Modeling pKas of unfolded proteins to probe structural models of unfolded state

Abstract

Modeling unfolded states of proteins has implications for protein folding and stability. Since in unfolded state proteins adopt multiple conformations, any experimentally measured quantity is ensemble averaged, therefore the computed quantity should be ensemble averaged as well. Here, we investigate the possibility that one can model an unfolded state ensemble with the coil model approach, algorithm such as “flexible-meccano” [Ozenne V et al., Flexible-meccano: A tool for the generation of explicit ensemle descriptions of intrinsically disordered proteins and their associated experimental observables, Bioinformatics 28:1463–1470, 2012], developed to generate structures for intrinsically disordered proteins.
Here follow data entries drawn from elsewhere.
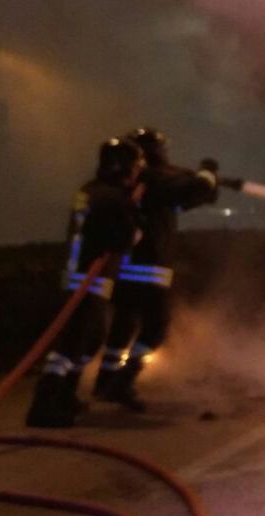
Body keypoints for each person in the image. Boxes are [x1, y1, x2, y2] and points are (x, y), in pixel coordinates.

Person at [94, 127, 230, 412]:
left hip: (127, 269)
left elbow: (190, 198)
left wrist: (205, 182)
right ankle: (123, 380)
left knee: (123, 326)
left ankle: (105, 381)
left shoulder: (140, 182)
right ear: (155, 151)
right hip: (148, 270)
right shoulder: (155, 179)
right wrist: (207, 171)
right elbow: (196, 191)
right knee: (155, 330)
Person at [25, 138, 145, 428]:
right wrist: (133, 210)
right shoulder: (114, 198)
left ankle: (65, 397)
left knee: (85, 344)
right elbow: (128, 239)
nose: (136, 174)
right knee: (72, 347)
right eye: (134, 167)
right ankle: (44, 407)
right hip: (89, 285)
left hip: (78, 280)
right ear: (123, 168)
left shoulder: (90, 191)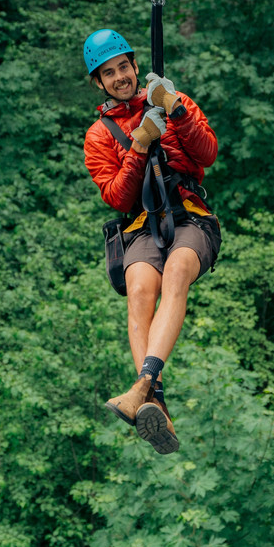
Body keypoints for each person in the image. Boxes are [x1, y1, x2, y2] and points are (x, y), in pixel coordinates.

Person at [82, 29, 220, 454]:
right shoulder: (99, 136)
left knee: (176, 271)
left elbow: (208, 153)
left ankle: (144, 385)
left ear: (136, 65)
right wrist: (139, 143)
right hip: (142, 223)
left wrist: (176, 111)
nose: (120, 76)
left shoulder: (169, 98)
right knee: (140, 287)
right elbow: (117, 197)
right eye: (110, 72)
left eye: (124, 66)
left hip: (190, 216)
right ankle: (155, 404)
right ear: (99, 82)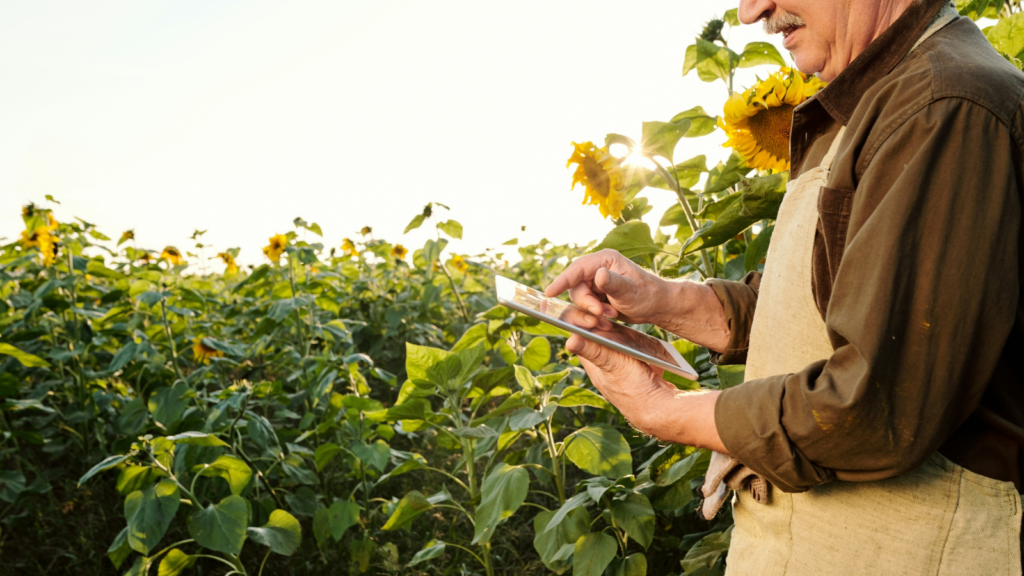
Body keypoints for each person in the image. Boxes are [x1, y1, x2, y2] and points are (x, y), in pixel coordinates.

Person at [545, 0, 1024, 573]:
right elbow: (827, 300)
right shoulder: (875, 91)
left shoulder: (945, 105)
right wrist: (665, 301)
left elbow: (878, 403)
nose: (751, 12)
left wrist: (669, 411)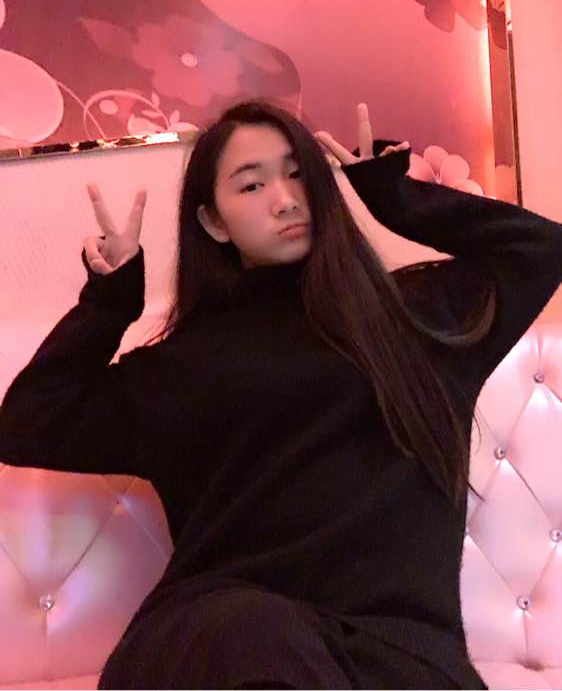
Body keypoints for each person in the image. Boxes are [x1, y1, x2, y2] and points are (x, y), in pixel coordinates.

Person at [1, 100, 561, 690]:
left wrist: (397, 199)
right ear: (213, 222)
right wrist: (108, 302)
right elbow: (28, 421)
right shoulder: (184, 366)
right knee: (259, 633)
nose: (286, 198)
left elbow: (540, 250)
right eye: (252, 185)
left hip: (392, 656)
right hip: (225, 641)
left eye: (299, 175)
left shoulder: (415, 320)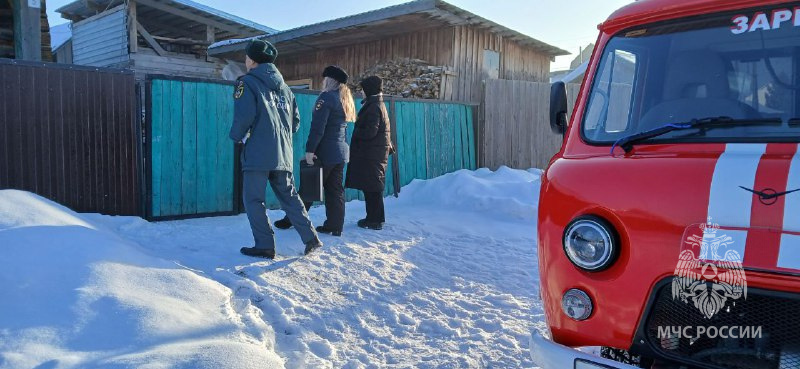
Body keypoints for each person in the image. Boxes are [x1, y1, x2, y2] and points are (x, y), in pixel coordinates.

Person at [230, 39, 323, 259]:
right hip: (283, 154)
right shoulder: (286, 90)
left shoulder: (247, 83)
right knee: (290, 197)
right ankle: (311, 239)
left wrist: (235, 136)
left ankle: (265, 245)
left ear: (252, 60)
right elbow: (295, 124)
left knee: (254, 199)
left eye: (246, 57)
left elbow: (244, 116)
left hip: (257, 154)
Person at [274, 66, 356, 237]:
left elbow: (318, 128)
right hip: (340, 153)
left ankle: (291, 220)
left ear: (329, 80)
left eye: (324, 78)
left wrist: (310, 150)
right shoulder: (344, 99)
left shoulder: (326, 98)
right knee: (335, 190)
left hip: (325, 152)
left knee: (308, 189)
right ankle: (334, 225)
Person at [345, 76, 393, 230]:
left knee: (372, 188)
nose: (362, 92)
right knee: (372, 187)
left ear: (369, 90)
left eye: (363, 89)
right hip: (375, 153)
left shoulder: (373, 107)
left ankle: (374, 221)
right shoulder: (378, 104)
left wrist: (356, 130)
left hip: (371, 154)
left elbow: (371, 131)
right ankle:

We probe such a possibility by using generated structures to calculate pKas of titratable groups and compare with experimental data. It is demonstrated that even with a small number of representative structures of unfolded state, the average calculated pKas are in very good agreement with experimentally measured pKas. Also, predictions are made for titratable groups for which there is no experimental data available. This suggests that the coil model approach is suitable for generating 3D structures of unfolded state of proteins. To make the approach suitable for large-scale modeling, which requires limited number of structures, we ranked the structures according to their solvent accessible surface area (SASA). It is shown that in the majority of cases, the top structures with smallest SASA are enough to represent unfolded state.